Without including any picture, transcribe the entries below word for word.

[Opening MATERIAL TO PROCESS section]

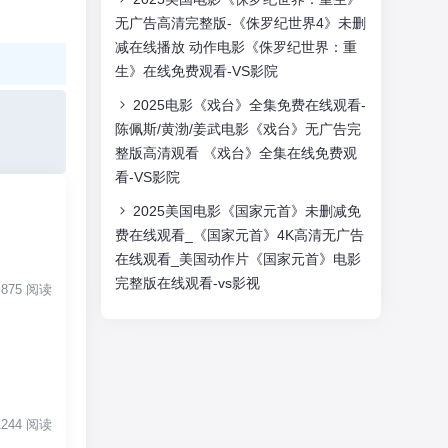
无广告高清完整版-《侏罗纪世界4》未删
减在线播放 动作电影《侏罗纪世界：重
生》在线免费观看-VS影院
2025电影《戏台》全集免费在线观看-
陈佩斯/黄渤/姜武电影《戏台》无广告完
整版高清观看 《戏台》全集在线免费观
看-VS影院
2025美国电影《国家元首》未删减免
费在线观看_《国家元首》4K高清无广告
在线观看_美国动作片《国家元首》电影
完整版在线观看-vs影视
| 875 阅读
 1244 阅读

[Closing MATERIAL TO PROCESS section]

> [SOLUTION TO THIS TASK]:
无广告高清完整版-《侏罗纪世界4》未删
减在线播放 动作电影《侏罗纪世界：重
生》在线免费观看-VS影院
2025电影《戏台》全集免费在线观看-
陈佩斯/黄渤/姜武电影《戏台》无广告完
整版高清观看 《戏台》全集在线免费观
看-VS影院
2025美国电影《国家元首》未删减免
费在线观看_《国家元首》4K高清无广告
在线观看_美国动作片《国家元首》电影
完整版在线观看-vs影视
| 875 阅读
 1244 阅读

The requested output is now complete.